§ Exercise brief: Find each line in the entries below that includes the string "entities", and copy those lines out in full.

(Dataset excerpts)
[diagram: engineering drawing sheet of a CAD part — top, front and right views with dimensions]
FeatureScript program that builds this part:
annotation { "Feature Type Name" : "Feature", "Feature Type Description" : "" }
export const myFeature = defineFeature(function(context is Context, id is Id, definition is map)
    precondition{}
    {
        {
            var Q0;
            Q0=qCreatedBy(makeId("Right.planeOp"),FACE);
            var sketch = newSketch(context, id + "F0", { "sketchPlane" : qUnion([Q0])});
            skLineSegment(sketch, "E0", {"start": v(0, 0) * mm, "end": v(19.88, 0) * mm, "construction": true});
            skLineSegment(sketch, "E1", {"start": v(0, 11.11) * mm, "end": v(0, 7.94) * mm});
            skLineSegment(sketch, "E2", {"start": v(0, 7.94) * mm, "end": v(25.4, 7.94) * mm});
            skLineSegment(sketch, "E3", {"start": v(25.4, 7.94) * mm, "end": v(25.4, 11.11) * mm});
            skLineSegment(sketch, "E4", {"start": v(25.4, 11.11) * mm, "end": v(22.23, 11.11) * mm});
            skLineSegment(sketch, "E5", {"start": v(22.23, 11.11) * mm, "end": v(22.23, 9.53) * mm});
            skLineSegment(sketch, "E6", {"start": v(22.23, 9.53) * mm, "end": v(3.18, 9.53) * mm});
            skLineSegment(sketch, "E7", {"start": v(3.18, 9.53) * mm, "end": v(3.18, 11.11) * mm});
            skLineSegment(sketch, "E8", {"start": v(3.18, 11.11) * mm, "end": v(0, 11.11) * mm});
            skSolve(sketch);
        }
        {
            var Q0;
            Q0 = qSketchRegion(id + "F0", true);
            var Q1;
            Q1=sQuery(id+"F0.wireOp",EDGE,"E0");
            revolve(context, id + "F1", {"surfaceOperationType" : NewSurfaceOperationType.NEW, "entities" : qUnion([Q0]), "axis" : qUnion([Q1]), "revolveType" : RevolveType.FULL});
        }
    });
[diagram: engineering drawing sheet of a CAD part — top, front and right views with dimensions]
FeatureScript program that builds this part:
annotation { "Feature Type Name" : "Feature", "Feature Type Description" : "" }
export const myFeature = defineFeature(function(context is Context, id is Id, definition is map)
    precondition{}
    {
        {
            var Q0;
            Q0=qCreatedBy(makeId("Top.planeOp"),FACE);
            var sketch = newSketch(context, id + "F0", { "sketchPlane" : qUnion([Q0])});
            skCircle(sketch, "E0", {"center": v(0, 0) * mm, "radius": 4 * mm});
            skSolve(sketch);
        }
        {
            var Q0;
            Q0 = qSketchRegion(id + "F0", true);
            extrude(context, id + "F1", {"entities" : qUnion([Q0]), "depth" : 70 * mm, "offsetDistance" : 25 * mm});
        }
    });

§ Correct output:
            revolve(context, id + "F1", {"surfaceOperationType" : NewSurfaceOperationType.NEW, "entities" : qUnion([Q0]), "axis" : qUnion([Q1]), "revolveType" : RevolveType.FULL});
            extrude(context, id + "F1", {"entities" : qUnion([Q0]), "depth" : 70 * mm, "offsetDistance" : 25 * mm});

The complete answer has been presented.